Ketiga, tragedi Kamis menunjukkan bahwa agama bukan sekadar teks. Ia membutuhkan pewaris yang menjaga makna. Dalam pandangan Syiah, pewaris itu adalah Ahlul Bait, yang telah ditunjuk secara jelas oleh Nabi. Inilah mengapa Syiah menempatkan imamah sebagai kelanjutan nubuwwah dalam hal bimbingan.
Wasiat Lain Menjelang Wafat
Selain permintaan untuk menuliskan wasiat, Nabi juga menyampaikan beberapa pesan lisan pada masa sakitnya. Riwayat menyebutkan tiga hal: pertama, agar Jazirah Arab disucikan dari kemusyrikan; kedua, agar para utusan asing dihormati; dan ketiga, sebuah pesan yang terlupa oleh perawi. Banyak ulama meyakini pesan ketiga itu adalah soal kepemimpinan sepeninggal Nabi. Dua pesan yang tersisa memperlihatkan visi besar Nabi: membangun masyarakat bertauhid dan menjadikan diplomasi mulia sebagai wajah Islam. (Musnad Ahmad; Tarikh al-Tabari).
Luka yang Membelah
Tragedi Kamis adalah luka dalam tubuh umat Islam. Di satu sisi, ia menyingkap keinginan Nabi untuk mengunci arah umat agar tidak berselisih. Di sisi lain, ia memperlihatkan bagaimana peluang itu hilang karena pertengkaran. Setelah Nabi wafat, umat pun benar-benar terjerumus ke dalam perselisihan politik yang panjang. Sejarah mencatat perdebatan sengit di Saqifah, perebutan kekuasaan, dan berlanjut pada peristiwa-peristiwa berdarah di kemudian hari.

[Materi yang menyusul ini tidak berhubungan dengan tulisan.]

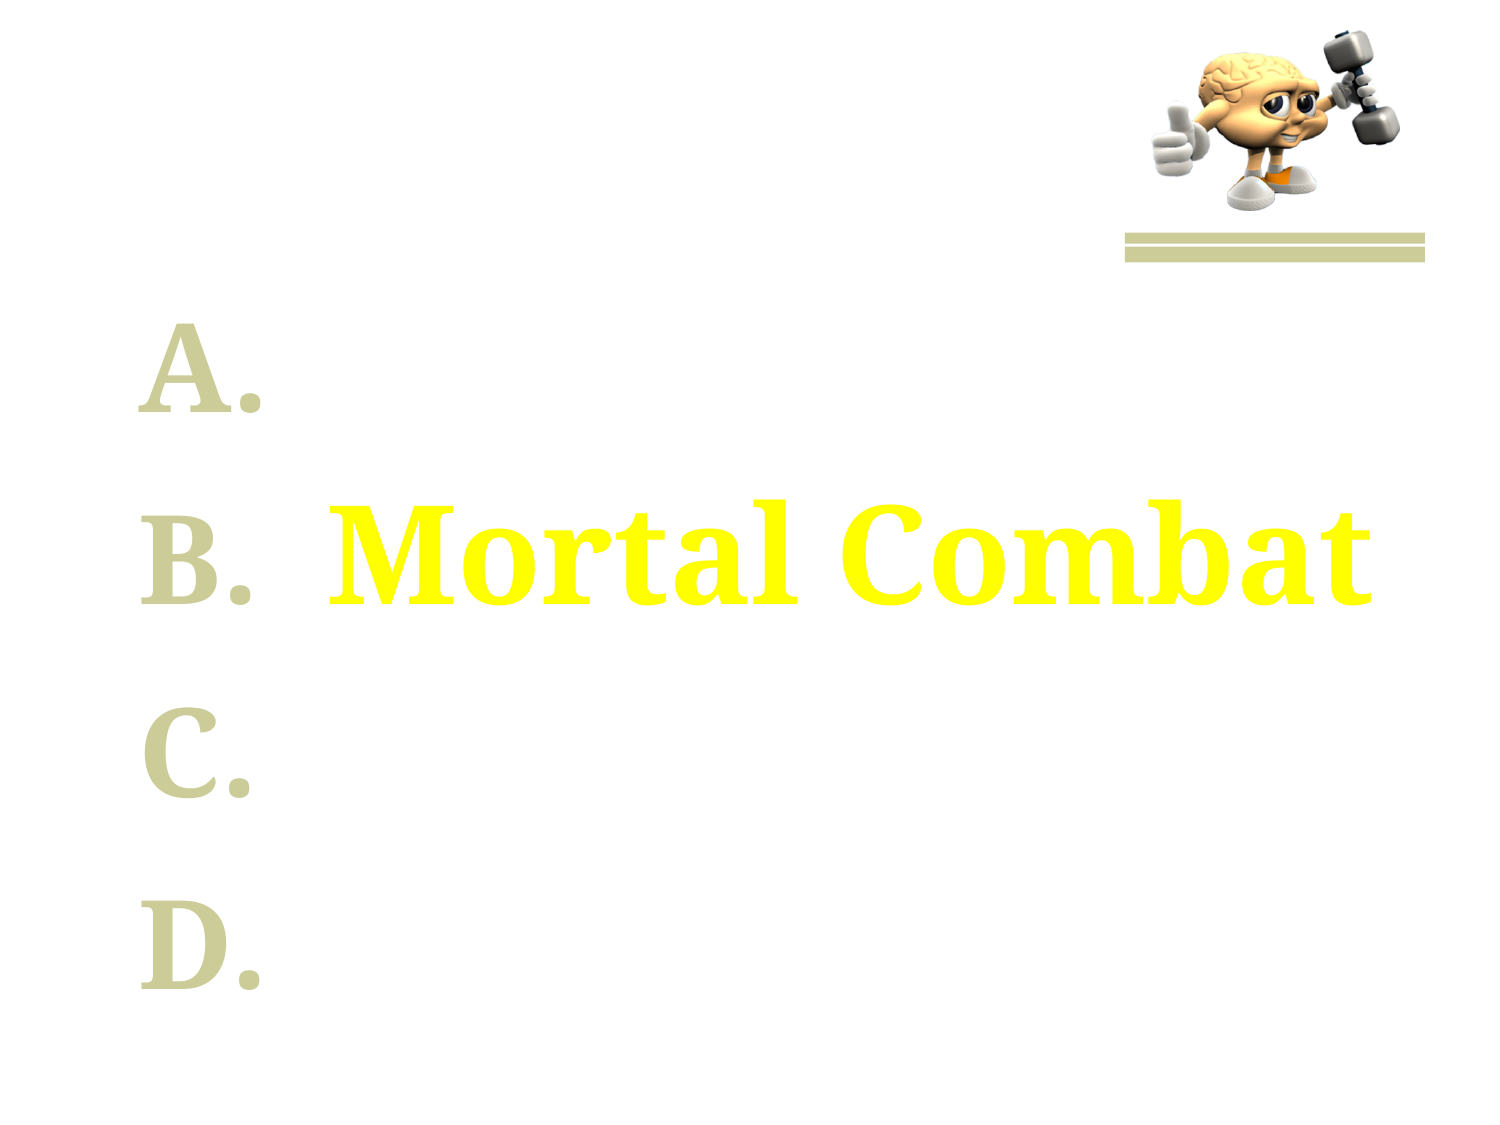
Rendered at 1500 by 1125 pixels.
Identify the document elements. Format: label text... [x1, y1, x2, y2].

list Oxo Mortal Combat Spacewar Tênis for Two [123, 267, 1500, 1083]
picture [1151, 30, 1400, 211]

Bagi Syiah, tragedi ini adalah titik awal terbelahnya umat. Wasiat Nabi tentang Al-Qur’an dan Ahlul Bait seharusnya menjadi penopang kesatuan, tetapi ditinggalkan. Sejak itu, sejarah Islam diwarnai penyimpangan, mulai dari pengabaian hak Ahlul Bait hingga tragedi Karbala.
Menyambung Wasiat yang Tertinggal
Meski wasiat tertulis itu hilang, pesan Nabi tetap hidup. Ia hadir dalam hadis-hadis yang mutawatir, dalam khutbah Ghadir, dan dalam jejak kehidupan Ahlul Bait. Tugas generasi setelahnya adalah menyambung yang tertinggal:
- Menjadikan Al-Qur’an sebagai pedoman nilai dan hukum.
- Menjadikan Ahlul Bait sebagai rujukan hidayah.
- Menegakkan adab dalam beragama agar tidak mengulang perdebatan di hadapan wahyu.
Dengan menyatukan Al-Qur’an dan Ahlul Bayt, umat memiliki tali pengikat yang kokoh. Inilah jalan keselamatan yang dijanjikan Nabi.
Epilog
Hari Kamis itu, kertas dan tinta tidak pernah dihadirkan, dan wasiat Nabi tidak pernah tertulis. Namun substansi pesannya tetap abadi: Al-Qur’an dan Ahlul Bait adalah pusaka agung yang harus dipegang bersama. Sejarah memang mencatat tragedi, tetapi tragedi itu juga menjadi peringatan. Jangan sampai umat kembali kehilangan Kamisnya.
Referensi
History of Islam up to the Demise of the Prophet – World Assembly of Ahlul Bayt (Majma‘ Ahl al-Bayt).